*** Opening EXTRACTED MATERIAL ***
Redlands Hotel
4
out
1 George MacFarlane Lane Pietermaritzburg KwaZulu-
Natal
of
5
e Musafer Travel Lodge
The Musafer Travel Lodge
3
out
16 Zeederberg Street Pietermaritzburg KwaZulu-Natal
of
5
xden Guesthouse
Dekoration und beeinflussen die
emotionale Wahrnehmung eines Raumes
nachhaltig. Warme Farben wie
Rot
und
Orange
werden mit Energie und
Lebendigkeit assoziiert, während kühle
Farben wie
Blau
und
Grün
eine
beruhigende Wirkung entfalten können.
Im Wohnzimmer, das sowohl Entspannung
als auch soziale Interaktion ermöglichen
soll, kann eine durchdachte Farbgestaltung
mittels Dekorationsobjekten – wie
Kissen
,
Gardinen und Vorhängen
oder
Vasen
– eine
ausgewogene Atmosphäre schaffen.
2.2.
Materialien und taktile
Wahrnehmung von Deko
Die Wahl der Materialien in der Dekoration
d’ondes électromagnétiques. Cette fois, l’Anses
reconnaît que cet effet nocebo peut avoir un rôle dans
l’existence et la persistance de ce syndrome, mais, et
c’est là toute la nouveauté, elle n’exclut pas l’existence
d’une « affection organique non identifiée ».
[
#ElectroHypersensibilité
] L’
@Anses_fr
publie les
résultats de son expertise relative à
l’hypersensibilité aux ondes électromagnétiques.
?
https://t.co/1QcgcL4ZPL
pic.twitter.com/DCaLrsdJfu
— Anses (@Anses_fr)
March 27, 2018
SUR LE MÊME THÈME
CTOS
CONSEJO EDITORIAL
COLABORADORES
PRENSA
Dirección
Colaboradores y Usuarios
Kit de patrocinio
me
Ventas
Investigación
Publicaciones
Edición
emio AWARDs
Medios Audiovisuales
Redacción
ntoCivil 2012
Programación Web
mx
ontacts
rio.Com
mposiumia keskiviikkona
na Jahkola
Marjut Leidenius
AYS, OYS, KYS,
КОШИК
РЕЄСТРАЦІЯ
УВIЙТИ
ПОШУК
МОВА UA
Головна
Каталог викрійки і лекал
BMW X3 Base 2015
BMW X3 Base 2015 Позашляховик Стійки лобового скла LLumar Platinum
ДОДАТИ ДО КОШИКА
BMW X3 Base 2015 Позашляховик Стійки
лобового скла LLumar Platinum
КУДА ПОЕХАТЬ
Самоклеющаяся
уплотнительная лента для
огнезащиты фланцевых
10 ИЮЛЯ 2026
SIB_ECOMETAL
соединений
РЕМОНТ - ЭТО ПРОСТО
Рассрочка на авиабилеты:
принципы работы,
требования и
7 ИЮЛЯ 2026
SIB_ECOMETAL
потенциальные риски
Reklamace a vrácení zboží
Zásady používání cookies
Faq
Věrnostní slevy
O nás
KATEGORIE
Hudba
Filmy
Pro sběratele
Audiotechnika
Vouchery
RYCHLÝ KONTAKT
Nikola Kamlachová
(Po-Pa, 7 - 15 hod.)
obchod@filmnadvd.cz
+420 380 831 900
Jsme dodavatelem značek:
*** Closing EXTRACTED MATERIAL ***
PROBLEM DETAILS — Could you write out everything from the start of the items down to the line containing "obchod@filmnadvd.cz", including both ends and copying each line exactly?

COMPLETED EXERCISE —
Redlands Hotel
4
out
1 George MacFarlane Lane Pietermaritzburg KwaZulu-
Natal
of
5
e Musafer Travel Lodge
The Musafer Travel Lodge
3
out
16 Zeederberg Street Pietermaritzburg KwaZulu-Natal
of
5
xden Guesthouse
Dekoration und beeinflussen die
emotionale Wahrnehmung eines Raumes
nachhaltig. Warme Farben wie
Rot
und
Orange
werden mit Energie und
Lebendigkeit assoziiert, während kühle
Farben wie
Blau
und
Grün
eine
beruhigende Wirkung entfalten können.
Im Wohnzimmer, das sowohl Entspannung
als auch soziale Interaktion ermöglichen
soll, kann eine durchdachte Farbgestaltung
mittels Dekorationsobjekten – wie
Kissen
,
Gardinen und Vorhängen
oder
Vasen
– eine
ausgewogene Atmosphäre schaffen.
2.2.
Materialien und taktile
Wahrnehmung von Deko
Die Wahl der Materialien in der Dekoration
d’ondes électromagnétiques. Cette fois, l’Anses
reconnaît que cet effet nocebo peut avoir un rôle dans
l’existence et la persistance de ce syndrome, mais, et
c’est là toute la nouveauté, elle n’exclut pas l’existence
d’une « affection organique non identifiée ».
[
#ElectroHypersensibilité
] L’
@Anses_fr
publie les
résultats de son expertise relative à
l’hypersensibilité aux ondes électromagnétiques.
?
https://t.co/1QcgcL4ZPL
pic.twitter.com/DCaLrsdJfu
— Anses (@Anses_fr)
March 27, 2018
SUR LE MÊME THÈME
CTOS
CONSEJO EDITORIAL
COLABORADORES
PRENSA
Dirección
Colaboradores y Usuarios
Kit de patrocinio
me
Ventas
Investigación
Publicaciones
Edición
emio AWARDs
Medios Audiovisuales
Redacción
ntoCivil 2012
Programación Web
mx
ontacts
rio.Com
mposiumia keskiviikkona
na Jahkola
Marjut Leidenius
AYS, OYS, KYS,
КОШИК
РЕЄСТРАЦІЯ
УВIЙТИ
ПОШУК
МОВА UA
Головна
Каталог викрійки і лекал
BMW X3 Base 2015
BMW X3 Base 2015 Позашляховик Стійки лобового скла LLumar Platinum
ДОДАТИ ДО КОШИКА
BMW X3 Base 2015 Позашляховик Стійки
лобового скла LLumar Platinum
КУДА ПОЕХАТЬ
Самоклеющаяся
уплотнительная лента для
огнезащиты фланцевых
10 ИЮЛЯ 2026
SIB_ECOMETAL
соединений
РЕМОНТ - ЭТО ПРОСТО
Рассрочка на авиабилеты:
принципы работы,
требования и
7 ИЮЛЯ 2026
SIB_ECOMETAL
потенциальные риски
Reklamace a vrácení zboží
Zásady používání cookies
Faq
Věrnostní slevy
O nás
KATEGORIE
Hudba
Filmy
Pro sběratele
Audiotechnika
Vouchery
RYCHLÝ KONTAKT
Nikola Kamlachová
(Po-Pa, 7 - 15 hod.)
obchod@filmnadvd.cz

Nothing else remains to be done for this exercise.